■ **Task objective**: The response should be an exact repetition of all the entries.

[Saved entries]
Segment Open
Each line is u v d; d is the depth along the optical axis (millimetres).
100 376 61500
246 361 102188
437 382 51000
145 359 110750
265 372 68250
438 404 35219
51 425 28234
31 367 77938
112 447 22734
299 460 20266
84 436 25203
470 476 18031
Segment Closed
■ **Output for this exercise**:
Each line is u v d; d is the depth along the optical axis (millimetres).
100 376 61500
246 361 102188
437 382 51000
145 359 110750
265 372 68250
438 404 35219
51 425 28234
31 367 77938
112 447 22734
299 460 20266
84 436 25203
470 476 18031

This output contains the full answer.